Every report, presentation, analysis, and communication represents an opportunity waiting to be amplified.
The transformation you’ve been looking for lies in transforming your generative capacity and agility. A GenAI transformation or Generative Agility can be measured as the percentage of organization’s generative tasks co-generated with GenAI.
Set an aspirational goal of 100% to reshape every act of generation as co-generation with Artificial Intelligence, rather than being solely a manual effort.
This metric changes everything, from counting AI pilots or measuring technology adoption, to tracking the behavioral shift toward AI-augmented ‘Generation’ of outputs across every role, department, and workflow.

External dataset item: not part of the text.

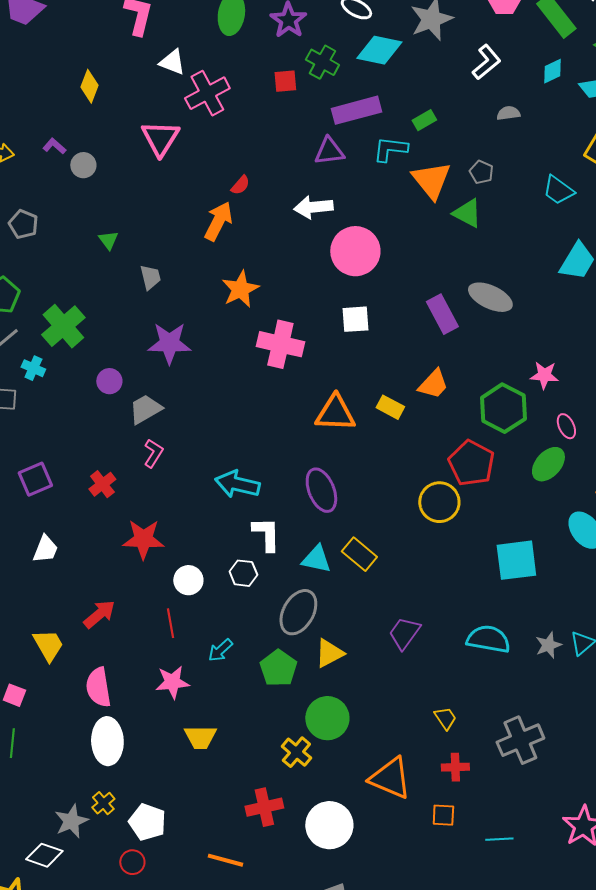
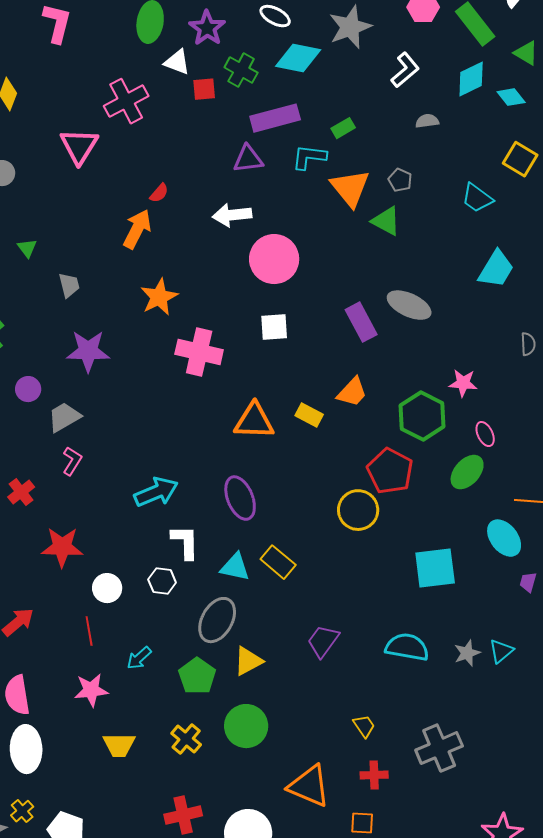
white triangle: (172, 62) -> (177, 62), moved
cyan diamond: (552, 71) -> (471, 79), size x1.4
cyan arrow: (237, 484) -> (156, 492), turned 144
yellow cross: (296, 752) -> (186, 739), moved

- When your finance analyst drafts reports with AI assistance…
 
- When your marketing team co-creates content with GenAI…
 
- When your developers code with AI support…
 
- When your customer service reps respond with AI-enhanced dialogue…
 
you’re approaching true ‘Generative’ transformation.
Imagine if every team member in your company is empowered to use GenAI to generate their outputs and keeps score of what percentage of their work is generated with AI assistance.
What if everyone starts to see GenAI as their Personal Generator Assistant instead of a threat to their role, and an amplifier of their creative and analytical capabilities? Every worker deserves to have a Personal Generator Assistant just like they have a computer or mobile device to amplify their work and its impact.
Shift everyone’s focus to the word ‘Generative’ and ask:
“What are we generating, and what percentage of it is currently co-generated with your Personal Generator Assistant?”
The gap between your current percentage and 100% reveals your GenAI transformation roadmap and the inventory of use cases.
The opportunity is right in front of us.